What is Lineage?
Lineage tell us about the life cycle of data. Data lineage is the process of understanding, recording, and visualizing data as it flows from source to destination. This includes all transformations the data underwent along the way.
Why is it important?
Just knowing the source of a particular data set is not always enough to understand its importance, perform error resolution, understand process changes, and perform system migrations and updates.
Knowing how data is updated and using what transformations, improves overall data quality. Also, it allows data custodians to ensure the integrity and confidentiality of data is protected throughout its lifecycle.
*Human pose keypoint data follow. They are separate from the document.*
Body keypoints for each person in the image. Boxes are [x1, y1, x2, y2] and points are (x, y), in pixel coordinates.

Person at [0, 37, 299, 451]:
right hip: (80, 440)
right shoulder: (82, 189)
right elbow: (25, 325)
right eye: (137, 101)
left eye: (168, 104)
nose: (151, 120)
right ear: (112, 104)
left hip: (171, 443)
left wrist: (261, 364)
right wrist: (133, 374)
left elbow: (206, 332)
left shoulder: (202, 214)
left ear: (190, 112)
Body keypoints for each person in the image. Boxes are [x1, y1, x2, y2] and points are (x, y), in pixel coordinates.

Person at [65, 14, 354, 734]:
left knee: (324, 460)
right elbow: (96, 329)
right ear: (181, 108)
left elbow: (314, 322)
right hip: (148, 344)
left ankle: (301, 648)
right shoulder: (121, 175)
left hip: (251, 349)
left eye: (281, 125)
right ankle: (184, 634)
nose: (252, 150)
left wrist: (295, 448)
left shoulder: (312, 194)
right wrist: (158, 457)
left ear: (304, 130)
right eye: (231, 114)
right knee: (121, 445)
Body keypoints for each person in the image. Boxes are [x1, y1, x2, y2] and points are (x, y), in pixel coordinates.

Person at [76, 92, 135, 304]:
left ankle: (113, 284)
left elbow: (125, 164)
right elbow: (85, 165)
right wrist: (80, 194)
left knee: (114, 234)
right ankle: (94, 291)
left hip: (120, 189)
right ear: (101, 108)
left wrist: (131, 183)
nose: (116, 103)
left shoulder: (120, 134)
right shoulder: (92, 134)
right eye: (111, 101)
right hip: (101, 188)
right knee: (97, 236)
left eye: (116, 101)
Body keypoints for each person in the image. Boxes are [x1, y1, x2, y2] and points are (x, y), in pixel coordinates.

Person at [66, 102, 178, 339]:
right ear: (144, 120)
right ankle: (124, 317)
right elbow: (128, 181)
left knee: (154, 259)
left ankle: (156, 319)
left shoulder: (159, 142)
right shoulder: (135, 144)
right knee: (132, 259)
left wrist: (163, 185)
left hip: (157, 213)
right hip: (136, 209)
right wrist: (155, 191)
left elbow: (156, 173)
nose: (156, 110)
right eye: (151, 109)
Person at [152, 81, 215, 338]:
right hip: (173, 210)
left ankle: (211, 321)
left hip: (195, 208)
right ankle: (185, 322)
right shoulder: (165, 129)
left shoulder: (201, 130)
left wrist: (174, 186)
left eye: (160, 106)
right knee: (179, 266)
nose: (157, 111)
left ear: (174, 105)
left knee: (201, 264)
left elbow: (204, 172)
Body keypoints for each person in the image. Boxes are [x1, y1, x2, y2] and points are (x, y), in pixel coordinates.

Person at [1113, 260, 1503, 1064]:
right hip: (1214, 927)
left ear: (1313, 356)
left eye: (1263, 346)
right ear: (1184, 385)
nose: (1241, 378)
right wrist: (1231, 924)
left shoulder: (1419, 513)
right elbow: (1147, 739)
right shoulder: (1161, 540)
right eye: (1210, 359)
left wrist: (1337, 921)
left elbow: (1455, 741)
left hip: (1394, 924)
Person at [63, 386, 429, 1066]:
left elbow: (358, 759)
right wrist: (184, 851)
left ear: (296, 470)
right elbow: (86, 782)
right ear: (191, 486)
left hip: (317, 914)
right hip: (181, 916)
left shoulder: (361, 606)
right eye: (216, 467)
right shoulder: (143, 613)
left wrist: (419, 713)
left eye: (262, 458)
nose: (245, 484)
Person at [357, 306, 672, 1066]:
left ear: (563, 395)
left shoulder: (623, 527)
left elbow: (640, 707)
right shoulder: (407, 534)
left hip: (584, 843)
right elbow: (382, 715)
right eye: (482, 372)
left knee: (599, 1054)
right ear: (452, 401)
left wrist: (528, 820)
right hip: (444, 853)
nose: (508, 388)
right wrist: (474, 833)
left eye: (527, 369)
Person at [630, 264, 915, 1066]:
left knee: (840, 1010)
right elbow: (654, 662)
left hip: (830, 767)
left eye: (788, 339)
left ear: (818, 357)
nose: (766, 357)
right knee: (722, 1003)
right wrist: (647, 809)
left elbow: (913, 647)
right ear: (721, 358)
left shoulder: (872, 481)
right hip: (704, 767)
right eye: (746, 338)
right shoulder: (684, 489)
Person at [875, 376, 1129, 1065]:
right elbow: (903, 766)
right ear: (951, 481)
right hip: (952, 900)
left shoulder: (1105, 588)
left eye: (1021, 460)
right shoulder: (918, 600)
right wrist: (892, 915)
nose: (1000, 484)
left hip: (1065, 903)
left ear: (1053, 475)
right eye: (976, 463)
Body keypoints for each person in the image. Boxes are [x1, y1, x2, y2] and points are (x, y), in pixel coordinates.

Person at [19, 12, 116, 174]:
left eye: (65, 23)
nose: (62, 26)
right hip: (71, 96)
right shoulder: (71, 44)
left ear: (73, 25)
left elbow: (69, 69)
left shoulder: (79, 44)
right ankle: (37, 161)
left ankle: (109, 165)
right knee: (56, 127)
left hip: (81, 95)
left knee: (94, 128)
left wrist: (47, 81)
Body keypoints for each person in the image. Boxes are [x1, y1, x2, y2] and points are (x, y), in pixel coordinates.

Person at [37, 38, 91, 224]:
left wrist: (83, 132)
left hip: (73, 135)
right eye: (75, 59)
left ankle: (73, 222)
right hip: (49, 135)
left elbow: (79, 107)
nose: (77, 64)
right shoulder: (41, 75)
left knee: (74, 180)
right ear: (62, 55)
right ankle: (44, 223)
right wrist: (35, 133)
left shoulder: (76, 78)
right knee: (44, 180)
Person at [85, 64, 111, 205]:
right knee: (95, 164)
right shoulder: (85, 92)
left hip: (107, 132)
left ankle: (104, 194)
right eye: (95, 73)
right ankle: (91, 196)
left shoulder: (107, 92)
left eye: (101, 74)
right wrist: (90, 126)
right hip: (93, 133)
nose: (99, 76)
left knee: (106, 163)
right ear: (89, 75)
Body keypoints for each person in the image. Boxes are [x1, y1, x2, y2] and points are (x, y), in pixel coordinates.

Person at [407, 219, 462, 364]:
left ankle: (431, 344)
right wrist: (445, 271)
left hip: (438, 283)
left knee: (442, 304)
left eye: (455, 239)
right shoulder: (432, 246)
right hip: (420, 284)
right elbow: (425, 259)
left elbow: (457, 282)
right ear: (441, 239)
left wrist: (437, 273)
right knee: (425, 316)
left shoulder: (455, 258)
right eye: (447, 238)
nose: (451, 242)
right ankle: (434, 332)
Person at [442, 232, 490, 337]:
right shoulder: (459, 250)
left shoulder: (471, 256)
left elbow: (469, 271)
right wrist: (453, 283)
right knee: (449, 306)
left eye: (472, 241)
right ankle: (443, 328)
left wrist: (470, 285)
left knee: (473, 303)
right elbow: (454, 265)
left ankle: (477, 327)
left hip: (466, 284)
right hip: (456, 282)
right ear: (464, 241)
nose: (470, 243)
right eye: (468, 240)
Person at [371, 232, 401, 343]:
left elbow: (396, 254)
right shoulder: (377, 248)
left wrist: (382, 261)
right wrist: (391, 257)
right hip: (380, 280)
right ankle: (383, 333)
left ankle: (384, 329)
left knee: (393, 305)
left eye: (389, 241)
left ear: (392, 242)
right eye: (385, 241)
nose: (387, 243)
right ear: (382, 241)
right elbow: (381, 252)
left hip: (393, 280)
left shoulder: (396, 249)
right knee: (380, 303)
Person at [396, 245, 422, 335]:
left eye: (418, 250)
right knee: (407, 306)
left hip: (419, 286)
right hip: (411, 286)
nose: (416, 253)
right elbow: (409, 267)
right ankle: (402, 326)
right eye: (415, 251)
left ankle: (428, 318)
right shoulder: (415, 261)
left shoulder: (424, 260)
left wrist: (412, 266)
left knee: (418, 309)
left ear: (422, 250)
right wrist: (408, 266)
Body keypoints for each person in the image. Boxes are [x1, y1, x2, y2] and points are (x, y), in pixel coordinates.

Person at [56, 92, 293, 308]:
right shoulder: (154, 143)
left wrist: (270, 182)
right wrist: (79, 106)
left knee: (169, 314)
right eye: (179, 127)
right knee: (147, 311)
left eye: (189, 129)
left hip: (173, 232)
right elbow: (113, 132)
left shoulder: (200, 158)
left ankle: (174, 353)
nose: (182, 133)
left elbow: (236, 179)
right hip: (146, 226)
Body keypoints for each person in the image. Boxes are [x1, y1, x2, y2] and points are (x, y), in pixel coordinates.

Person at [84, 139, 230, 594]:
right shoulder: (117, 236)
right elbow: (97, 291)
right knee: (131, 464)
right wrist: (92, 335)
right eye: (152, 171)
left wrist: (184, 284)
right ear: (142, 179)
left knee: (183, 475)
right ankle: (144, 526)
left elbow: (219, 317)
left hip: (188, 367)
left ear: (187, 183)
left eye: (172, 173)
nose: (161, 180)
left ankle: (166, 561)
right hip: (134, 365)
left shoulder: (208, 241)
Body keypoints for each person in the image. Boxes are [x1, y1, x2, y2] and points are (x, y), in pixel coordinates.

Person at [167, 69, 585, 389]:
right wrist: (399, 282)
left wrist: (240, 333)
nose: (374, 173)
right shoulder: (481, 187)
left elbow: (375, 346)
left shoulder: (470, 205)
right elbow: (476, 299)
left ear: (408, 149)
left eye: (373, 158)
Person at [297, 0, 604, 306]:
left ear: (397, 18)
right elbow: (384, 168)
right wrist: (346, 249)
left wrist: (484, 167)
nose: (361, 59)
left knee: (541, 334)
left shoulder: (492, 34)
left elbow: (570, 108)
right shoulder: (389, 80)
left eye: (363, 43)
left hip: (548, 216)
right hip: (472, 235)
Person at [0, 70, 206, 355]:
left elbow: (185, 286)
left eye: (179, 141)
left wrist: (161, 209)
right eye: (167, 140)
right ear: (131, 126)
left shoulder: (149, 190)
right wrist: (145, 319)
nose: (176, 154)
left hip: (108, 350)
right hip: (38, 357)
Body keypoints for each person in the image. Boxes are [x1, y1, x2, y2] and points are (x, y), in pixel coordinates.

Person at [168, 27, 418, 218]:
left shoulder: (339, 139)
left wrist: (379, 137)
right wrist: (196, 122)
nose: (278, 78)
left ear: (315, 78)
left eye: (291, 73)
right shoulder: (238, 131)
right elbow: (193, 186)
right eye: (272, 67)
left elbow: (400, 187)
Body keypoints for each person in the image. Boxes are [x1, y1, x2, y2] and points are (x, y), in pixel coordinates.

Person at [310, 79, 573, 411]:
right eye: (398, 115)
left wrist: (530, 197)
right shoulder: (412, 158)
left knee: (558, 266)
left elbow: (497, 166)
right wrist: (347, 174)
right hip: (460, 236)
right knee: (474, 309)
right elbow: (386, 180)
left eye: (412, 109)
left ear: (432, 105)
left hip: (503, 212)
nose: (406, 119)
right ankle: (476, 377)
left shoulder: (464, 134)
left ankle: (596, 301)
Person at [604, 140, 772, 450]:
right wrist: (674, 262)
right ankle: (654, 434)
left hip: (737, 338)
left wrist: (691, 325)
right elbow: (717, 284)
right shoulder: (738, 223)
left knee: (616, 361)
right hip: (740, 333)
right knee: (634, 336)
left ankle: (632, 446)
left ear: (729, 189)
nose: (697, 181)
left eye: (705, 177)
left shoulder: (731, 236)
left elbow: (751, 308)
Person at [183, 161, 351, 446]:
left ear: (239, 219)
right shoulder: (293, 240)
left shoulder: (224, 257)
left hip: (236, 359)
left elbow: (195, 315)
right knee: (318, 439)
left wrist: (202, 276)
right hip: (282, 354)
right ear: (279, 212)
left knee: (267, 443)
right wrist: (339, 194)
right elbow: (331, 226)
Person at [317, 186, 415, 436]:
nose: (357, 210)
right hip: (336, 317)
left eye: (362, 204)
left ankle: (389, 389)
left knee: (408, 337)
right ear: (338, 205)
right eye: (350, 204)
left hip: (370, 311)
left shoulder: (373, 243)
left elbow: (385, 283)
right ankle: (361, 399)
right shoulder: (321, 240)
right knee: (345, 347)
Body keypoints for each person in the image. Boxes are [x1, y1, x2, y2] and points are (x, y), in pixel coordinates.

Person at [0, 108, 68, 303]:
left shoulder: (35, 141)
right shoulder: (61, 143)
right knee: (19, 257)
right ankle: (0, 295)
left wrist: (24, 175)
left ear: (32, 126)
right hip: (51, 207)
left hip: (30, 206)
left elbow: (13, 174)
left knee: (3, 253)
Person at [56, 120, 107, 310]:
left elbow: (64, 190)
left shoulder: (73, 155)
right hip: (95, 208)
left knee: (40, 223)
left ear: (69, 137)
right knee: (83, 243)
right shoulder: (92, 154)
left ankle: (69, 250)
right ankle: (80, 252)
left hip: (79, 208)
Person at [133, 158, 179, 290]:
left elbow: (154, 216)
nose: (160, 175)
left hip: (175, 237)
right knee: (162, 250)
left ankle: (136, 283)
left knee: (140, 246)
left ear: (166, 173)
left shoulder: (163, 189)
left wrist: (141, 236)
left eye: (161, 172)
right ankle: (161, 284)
Data lineage allows companies to:
- Track errors in data processes.
- Improve overall data quality.
- Implement process changes and system migrations with lower risk and more confidence.
- Combine data discovery with a comprehensive view of metadata.
- Improve overall data governance.
There are two ways to get to the lineage view:
- Directly from
Metadataby clicking on button as shown in image below.
- Using the Lineage Search option from the left side pane.
Lineage is always computed on-demand directly on the Git code. Therefore, you can do experimental changes in branch and see how it will affect the overall lineage and rectify errors if any.
Browse Datasets option from right-hand side can be used to search/select the column/entity for which lineage needs to be computed.
Zoom-in toggle for a particular Pipeline/Dataset can be used to better understand Pipeline/Dataset.
Pipeline Zoom-In View
This shows code-level info around all the components present in the Pipeline.
Please select a particular component aas shown below to get the code-level view.
Dataset Zoom-In View
This view gives info around all the upstream and downstream transformations if any for all the columns of the selected Dataset.
This option can be used to Search Lineage by Column, Dataset or Pipeline.
Below filters are available to narrow down the search results:
Type- Filter by Datasets, Pipelines or Columns
Project- Filter by Project Name
Author- Filter by Project Author
Last Modfified- Filter by Last Modified Time